▶ **Work to complete**: State how many lines in the listing below contain the string "Which", treating uppercase and lowercase as different. Reply with the number alone.

(Beginning of Dataset content)

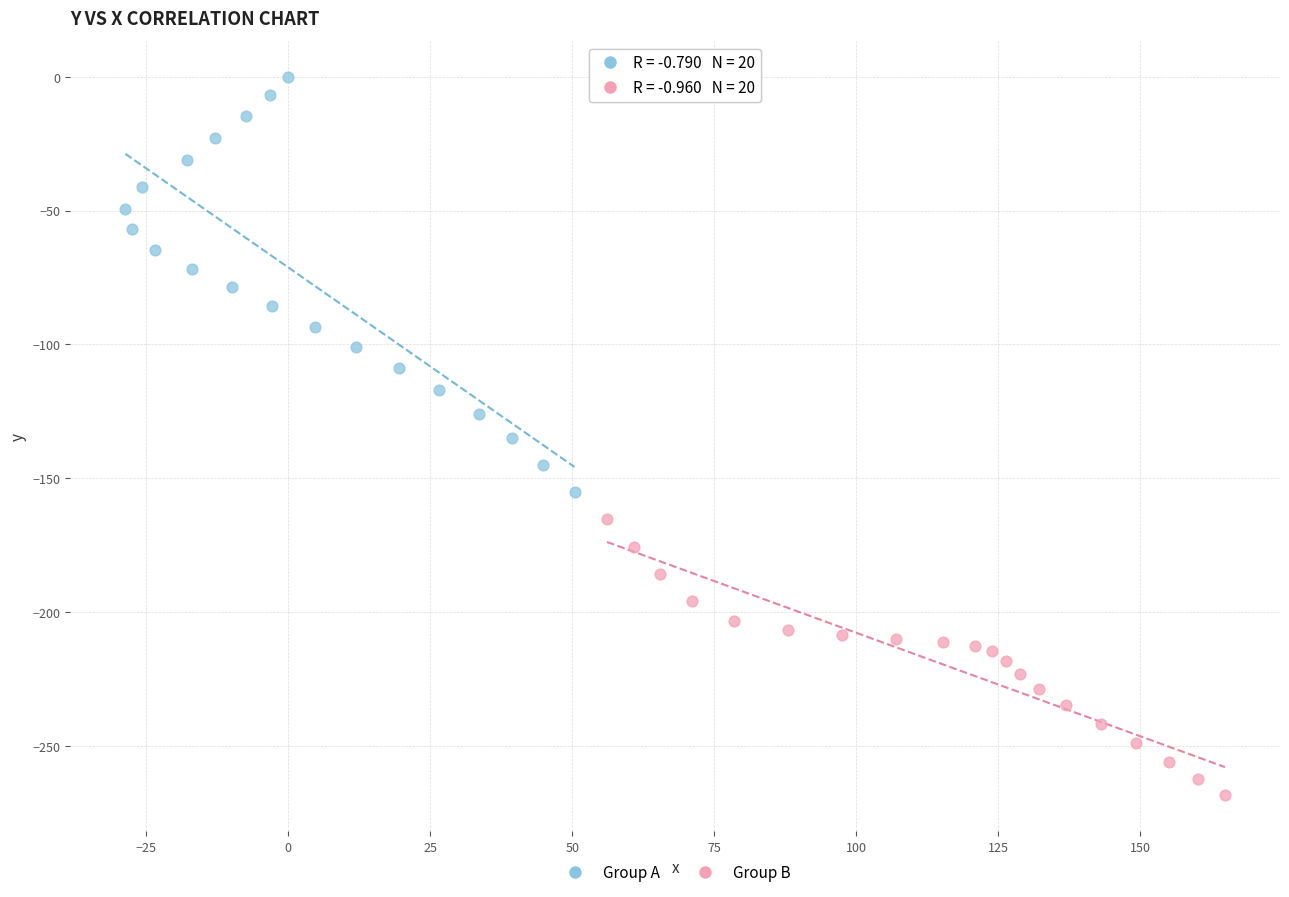

Which series reaches the minimum Y coordinate?

Group B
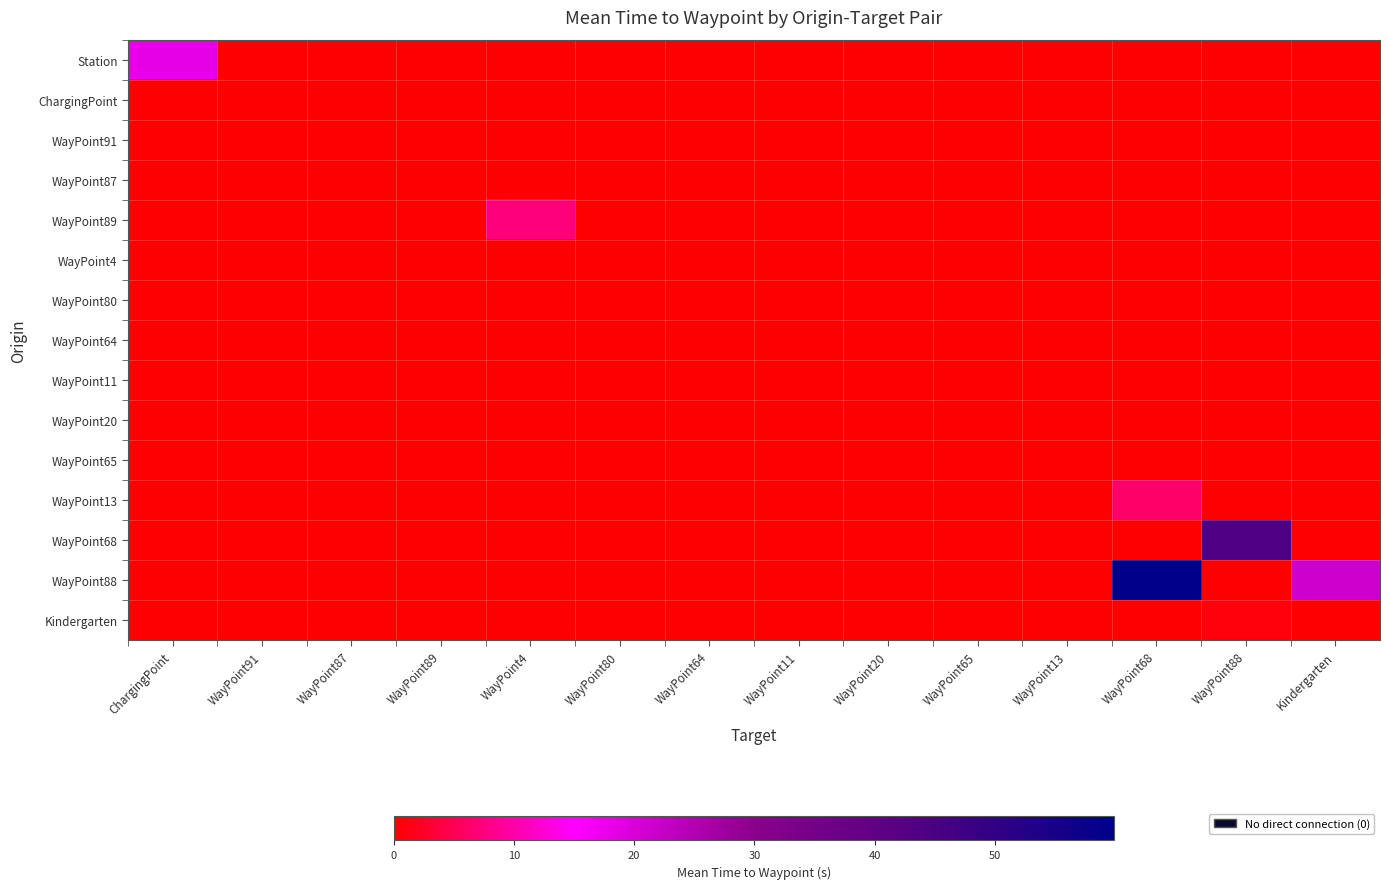

Which series has the largest range (max minus min)?

WayPoint88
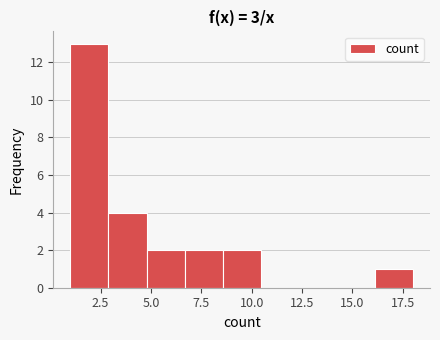

Around what value on the x-axis is the tallest bar? Give the approximate position of its centre, as read against the axis.

2.0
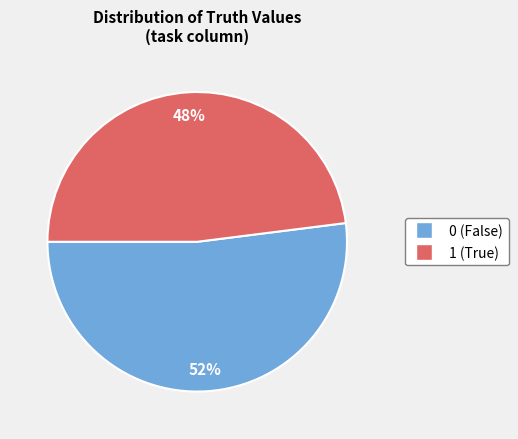

Rank the categories by value from highest to lowest.

0, 1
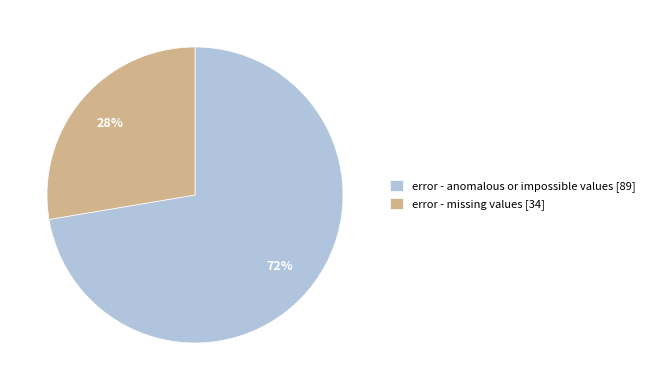

The error - anomalous or impossible values slice represents 72% of the pie. True or false?

True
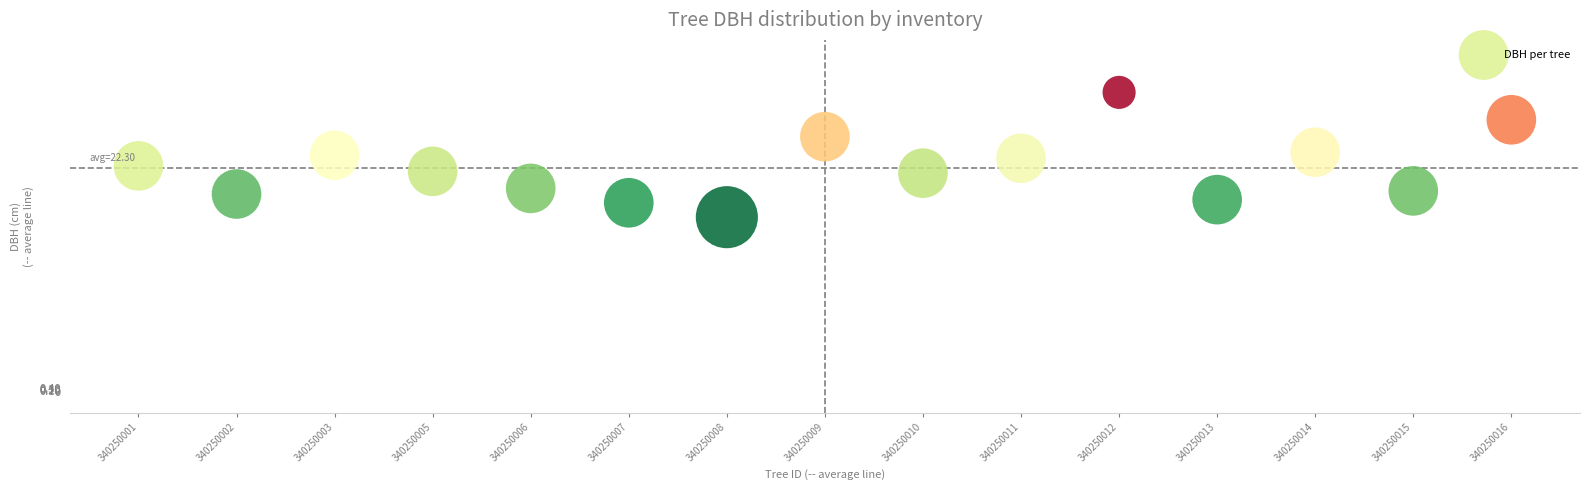

What is the range of Y values (max minus min)?

12.4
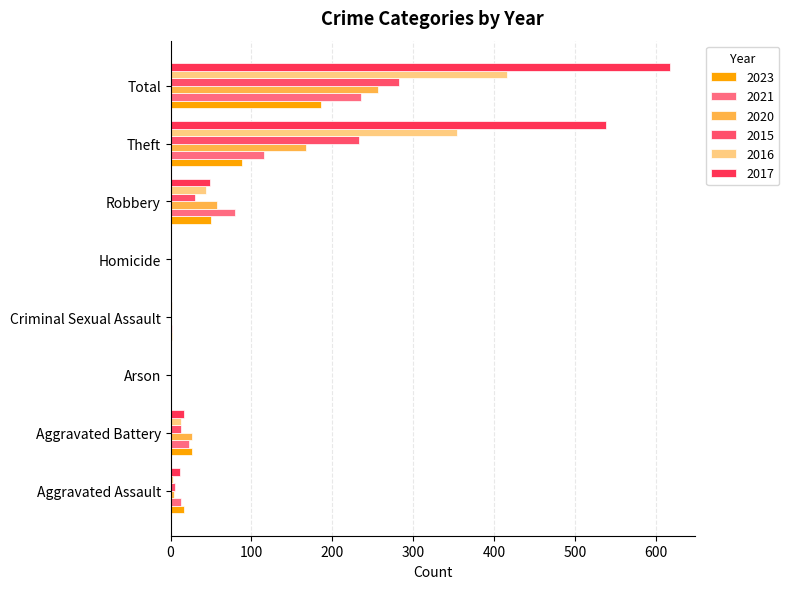

Count the number of categories in the chart.

8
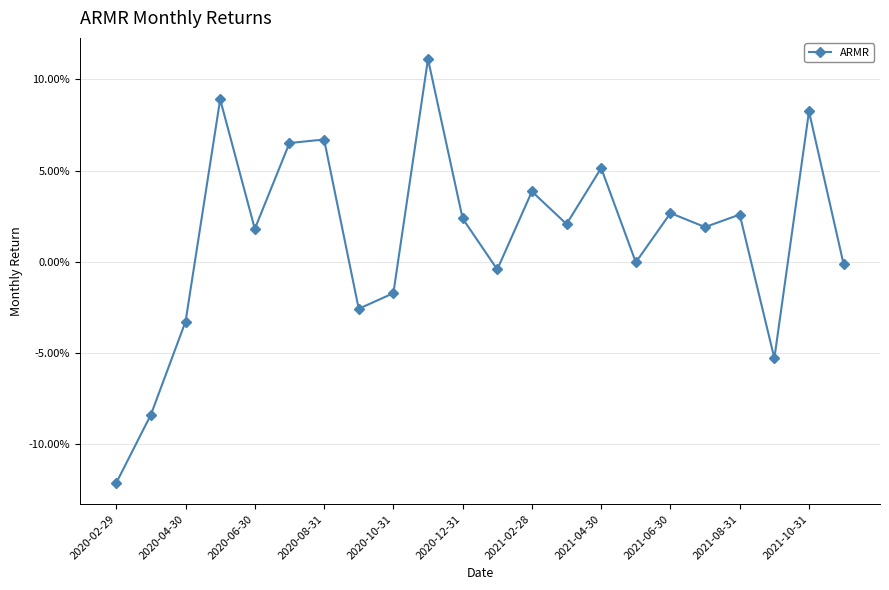

Does the chart have visible grid lines?

Yes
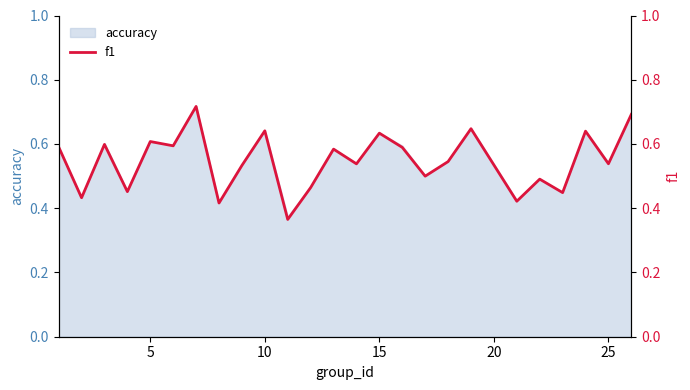

Is it true that accuracy equals 0.9 at 15?

False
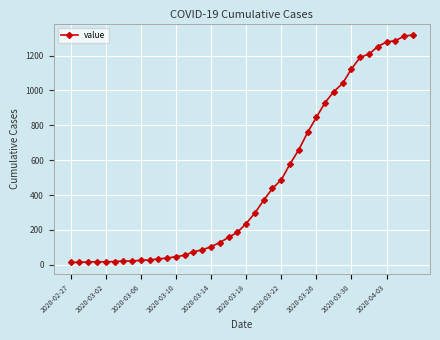

What is the greatest value displayed?

1319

(End of Dataset content)

▶ **Task result**: 2